聞こえる/聞こえてない、でいうなら聞こえているのだが。
子供の段階で、自分が、その周波数を聞き取れてない/聞き取りづらい事を、自覚などできる子がいるのかな、と。また、それを親や周りに的確に伝えることができる子が、一体いくらいるのかな、と。
出来る能力があるのに、やれてない子というのもいたりするし、我流で練習もしてないのに、何故か妙な自信を持ってたりして、人のアドバイスは聞かない、という場合もある。
先に出てきた男の子は、またこれとは違っている。
きちんと話をして、論理的な説明をすることで、自分で改善の手がかりを整理して、自力で回答を得るように育てることができる芽が残っている。
ただし、人の話を聞いても、正しく伝わったかどうかは、確認しなければいけない所があるから・・・
どっちにしたって時間はかかるのよね・・・。
元から、自分の中の”好き”が、ハッキリと明確なら、その突破口を見つけやすいし、キチンとターゲットを絞れるならば、その問題解決の糸口は、自分できちんと考え、把握できるのだが。
それをできてない人に
『これ聞くと勉強になる』
『あれ聞くと勉強になる』
を下手にやらかすと、ますます迷宮の前にトラップを置く行為になりかねない。それも判断を自分でしない、取捨選択を自分でしないような、素直な人ほど混乱になっていく。
そうした子に、作曲を教えても、結局は技法の丸暗記になってしまう危険をはらんでいるのだ。

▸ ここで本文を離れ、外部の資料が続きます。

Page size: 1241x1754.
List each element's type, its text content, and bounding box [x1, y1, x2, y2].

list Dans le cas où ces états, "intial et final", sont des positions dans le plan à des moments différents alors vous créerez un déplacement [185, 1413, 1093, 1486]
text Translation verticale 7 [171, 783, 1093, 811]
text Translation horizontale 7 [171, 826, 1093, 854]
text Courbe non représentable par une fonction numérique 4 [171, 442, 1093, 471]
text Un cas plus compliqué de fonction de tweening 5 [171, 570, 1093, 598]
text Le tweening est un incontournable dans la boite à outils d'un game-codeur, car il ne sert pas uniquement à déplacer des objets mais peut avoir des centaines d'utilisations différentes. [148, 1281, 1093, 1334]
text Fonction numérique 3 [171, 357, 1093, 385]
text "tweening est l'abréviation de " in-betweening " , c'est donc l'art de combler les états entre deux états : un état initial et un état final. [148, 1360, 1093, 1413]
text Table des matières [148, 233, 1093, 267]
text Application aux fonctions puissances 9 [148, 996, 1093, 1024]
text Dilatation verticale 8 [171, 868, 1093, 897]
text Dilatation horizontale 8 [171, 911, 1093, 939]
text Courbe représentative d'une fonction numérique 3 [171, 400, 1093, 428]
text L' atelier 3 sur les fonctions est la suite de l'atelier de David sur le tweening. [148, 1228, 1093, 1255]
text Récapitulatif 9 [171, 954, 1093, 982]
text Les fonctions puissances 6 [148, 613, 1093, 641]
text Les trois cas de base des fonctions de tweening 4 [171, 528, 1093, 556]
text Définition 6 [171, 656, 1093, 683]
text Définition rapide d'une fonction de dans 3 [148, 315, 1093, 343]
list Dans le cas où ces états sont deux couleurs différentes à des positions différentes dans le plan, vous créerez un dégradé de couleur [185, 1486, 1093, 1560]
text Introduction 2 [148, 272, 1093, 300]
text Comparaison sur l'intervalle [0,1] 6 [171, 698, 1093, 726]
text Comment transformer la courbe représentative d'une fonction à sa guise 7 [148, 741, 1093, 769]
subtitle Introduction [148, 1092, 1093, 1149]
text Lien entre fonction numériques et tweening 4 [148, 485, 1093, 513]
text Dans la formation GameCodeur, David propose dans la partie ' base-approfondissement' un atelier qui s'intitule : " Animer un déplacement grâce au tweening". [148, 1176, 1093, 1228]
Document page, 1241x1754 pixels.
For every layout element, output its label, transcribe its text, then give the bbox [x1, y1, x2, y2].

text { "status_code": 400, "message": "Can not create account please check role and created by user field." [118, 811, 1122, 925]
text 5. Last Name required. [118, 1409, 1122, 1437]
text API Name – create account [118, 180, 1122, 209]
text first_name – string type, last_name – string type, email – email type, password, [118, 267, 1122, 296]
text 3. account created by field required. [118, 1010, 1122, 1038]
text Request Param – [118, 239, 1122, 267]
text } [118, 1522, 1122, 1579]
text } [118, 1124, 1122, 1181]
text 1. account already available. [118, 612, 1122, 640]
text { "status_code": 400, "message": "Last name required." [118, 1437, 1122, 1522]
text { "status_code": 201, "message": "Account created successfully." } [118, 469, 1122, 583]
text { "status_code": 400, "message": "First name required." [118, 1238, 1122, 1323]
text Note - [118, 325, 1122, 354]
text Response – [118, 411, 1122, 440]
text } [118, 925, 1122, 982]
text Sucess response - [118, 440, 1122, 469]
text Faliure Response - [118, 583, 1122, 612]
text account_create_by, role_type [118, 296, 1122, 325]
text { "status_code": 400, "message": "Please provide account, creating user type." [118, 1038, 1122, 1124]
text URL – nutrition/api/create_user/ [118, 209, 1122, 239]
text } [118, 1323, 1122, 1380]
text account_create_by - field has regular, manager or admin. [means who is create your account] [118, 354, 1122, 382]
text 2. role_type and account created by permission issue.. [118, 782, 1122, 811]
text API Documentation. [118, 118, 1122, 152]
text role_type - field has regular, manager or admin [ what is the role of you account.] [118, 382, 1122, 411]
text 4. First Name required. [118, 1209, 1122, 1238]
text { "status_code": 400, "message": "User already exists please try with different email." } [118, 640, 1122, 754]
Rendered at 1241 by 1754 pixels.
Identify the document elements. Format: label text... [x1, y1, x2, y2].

そうなると、色んなことはよく覚えているのし、理論についてもきちんと分かっているけど、パターンをとっかえひっかえしているだけで、自力で発展させたりできないという、応用のできない人になってしまう。
この辺の匙加減って、マジ難しくて。初見の人に的確なアドバイスのできる人など、本当にいるのだろうか、とさえ思える。
理論教育の中から、自力でそれを使いこなせる段階まで導いていく教育の難しさ、と言えるのかもしれない。
どっちにしても、マンツーマンの対話が、欠かせない事になってくる。
ここに子供の頃からの親子の間の対話があれば、もう少し、その子が音楽の道に進む時に、苦労は無かったかもしれないと思うと。
昨今の様々な情勢に対しても、些かの懸念を抱くのは確かだ。